Biological property of materials

Cytocompatibility refers to the ability of a material, surface, or substance to support cellular activity and viability without causing cytotoxic effects. It is a fundamental concept in biomaterials science, particularly in the development of medical devices, tissue engineering scaffolds, drug delivery systems, and cell encapsulation technologies.

== Definition and importance ==
A material is considered cytocompatible if it does not impair cell viability, proliferation, morphology, or function when in direct or indirect contact with cells. Cytocompatibility is often assessed through in vitro assays that evaluate cell adhesion, metabolic activity, membrane integrity, and gene expression.

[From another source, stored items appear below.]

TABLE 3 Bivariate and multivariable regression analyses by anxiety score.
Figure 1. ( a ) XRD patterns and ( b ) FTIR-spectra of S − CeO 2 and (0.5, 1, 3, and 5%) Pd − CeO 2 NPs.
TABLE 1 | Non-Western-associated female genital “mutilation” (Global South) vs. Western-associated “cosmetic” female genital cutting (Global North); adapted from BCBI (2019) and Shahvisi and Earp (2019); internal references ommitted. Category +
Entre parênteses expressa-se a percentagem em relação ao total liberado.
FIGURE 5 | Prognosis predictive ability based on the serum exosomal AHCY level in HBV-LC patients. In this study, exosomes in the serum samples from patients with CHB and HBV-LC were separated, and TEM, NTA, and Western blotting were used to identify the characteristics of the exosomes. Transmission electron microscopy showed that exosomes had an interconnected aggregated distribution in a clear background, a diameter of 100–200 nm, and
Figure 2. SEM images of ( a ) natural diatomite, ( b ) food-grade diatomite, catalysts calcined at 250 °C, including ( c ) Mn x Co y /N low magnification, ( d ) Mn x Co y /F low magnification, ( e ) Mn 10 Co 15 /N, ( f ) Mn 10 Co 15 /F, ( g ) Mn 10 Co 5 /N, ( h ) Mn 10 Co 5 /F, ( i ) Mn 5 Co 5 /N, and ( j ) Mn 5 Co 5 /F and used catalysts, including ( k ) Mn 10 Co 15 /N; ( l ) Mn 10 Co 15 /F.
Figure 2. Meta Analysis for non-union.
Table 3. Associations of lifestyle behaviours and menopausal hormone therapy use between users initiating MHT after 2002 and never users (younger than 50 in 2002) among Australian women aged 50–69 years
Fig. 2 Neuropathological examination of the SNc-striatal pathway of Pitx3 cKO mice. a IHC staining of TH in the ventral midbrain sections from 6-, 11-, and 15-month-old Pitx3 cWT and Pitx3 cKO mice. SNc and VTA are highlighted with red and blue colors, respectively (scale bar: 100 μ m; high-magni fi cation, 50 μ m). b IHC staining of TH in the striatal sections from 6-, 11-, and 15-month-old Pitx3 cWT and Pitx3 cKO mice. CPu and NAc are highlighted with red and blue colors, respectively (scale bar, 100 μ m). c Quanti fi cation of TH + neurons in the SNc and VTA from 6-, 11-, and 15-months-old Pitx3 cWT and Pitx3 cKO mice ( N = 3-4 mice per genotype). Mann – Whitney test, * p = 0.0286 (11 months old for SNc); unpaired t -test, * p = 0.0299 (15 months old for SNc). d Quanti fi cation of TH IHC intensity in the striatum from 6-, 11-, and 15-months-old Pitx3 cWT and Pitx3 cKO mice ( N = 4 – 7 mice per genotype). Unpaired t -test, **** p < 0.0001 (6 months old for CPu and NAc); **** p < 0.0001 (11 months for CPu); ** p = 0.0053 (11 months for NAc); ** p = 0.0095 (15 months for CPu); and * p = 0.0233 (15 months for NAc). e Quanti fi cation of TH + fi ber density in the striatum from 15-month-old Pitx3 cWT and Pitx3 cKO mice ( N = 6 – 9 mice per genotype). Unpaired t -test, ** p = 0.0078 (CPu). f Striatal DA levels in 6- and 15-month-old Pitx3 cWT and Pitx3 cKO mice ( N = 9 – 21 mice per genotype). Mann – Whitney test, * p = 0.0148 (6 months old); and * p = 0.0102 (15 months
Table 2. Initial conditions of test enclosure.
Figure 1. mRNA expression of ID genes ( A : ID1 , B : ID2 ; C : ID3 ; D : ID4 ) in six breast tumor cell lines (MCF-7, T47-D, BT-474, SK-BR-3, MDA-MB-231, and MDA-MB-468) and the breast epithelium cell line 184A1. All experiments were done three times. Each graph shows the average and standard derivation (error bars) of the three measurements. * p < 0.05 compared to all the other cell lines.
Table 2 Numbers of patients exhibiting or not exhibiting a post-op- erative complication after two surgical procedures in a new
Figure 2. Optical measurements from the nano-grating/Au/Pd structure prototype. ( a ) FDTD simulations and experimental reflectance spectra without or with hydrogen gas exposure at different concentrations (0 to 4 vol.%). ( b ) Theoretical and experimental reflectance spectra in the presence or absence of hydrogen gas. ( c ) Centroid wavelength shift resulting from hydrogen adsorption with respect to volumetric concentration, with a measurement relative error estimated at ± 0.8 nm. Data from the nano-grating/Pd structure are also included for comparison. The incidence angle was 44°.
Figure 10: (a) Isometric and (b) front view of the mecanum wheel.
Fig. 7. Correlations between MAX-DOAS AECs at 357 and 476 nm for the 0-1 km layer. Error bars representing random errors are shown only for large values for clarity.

Ensuring cytocompatibility is crucial for applications involving direct interaction with living tissues or cells. Poor cytocompatibility can lead to inflammatory responses, apoptosis, or impaired biological function, compromising the safety and effectiveness of biomedical interventions.

== Evaluation methods ==
Common methods to evaluate cytocompatibility include:

- MTT/XTT assays – measure metabolic activity as an indicator of viable cells
- Live/Dead staining – distinguish live and dead cells based on membrane integrity
- Lactate dehydrogenase (LDH) release – quantifies cytotoxicity via enzyme leakage
- Microscopy-based analysis – observes changes in cell morphology and attachment
- Flow cytometry – evaluates cell viability and apoptosis markers

These tests are often conducted according to international standards such as ISO 10993-5, which provides guidelines for the biological evaluation of medical devices.

== Applications ==
Cytocompatibility is a key criterion in fields such as:

- Tissue engineering: Ensuring scaffolds support cell growth and differentiation.
- Drug delivery: Verifying that carriers like liposomes, nanoparticles, or hydrogels do not harm target cells.
- Implantable devices: Minimizing adverse cellular responses to materials used in stents, pacemakers, and prosthetics.
- Single-cell nanoencapsulation (SCNE): Maintaining viability of encapsulated cells for therapeutic or analytical applications.

== Related concepts ==

- Biocompatibility: A broader term encompassing the interaction of materials with biological systems, including immunological and systemic responses.
- Cytotoxicity: The degree to which a substance is toxic to cells, typically the inverse of cytocompatibility.
- Hemocompatibility: Compatibility of a material with blood, particularly in cardiovascular devices.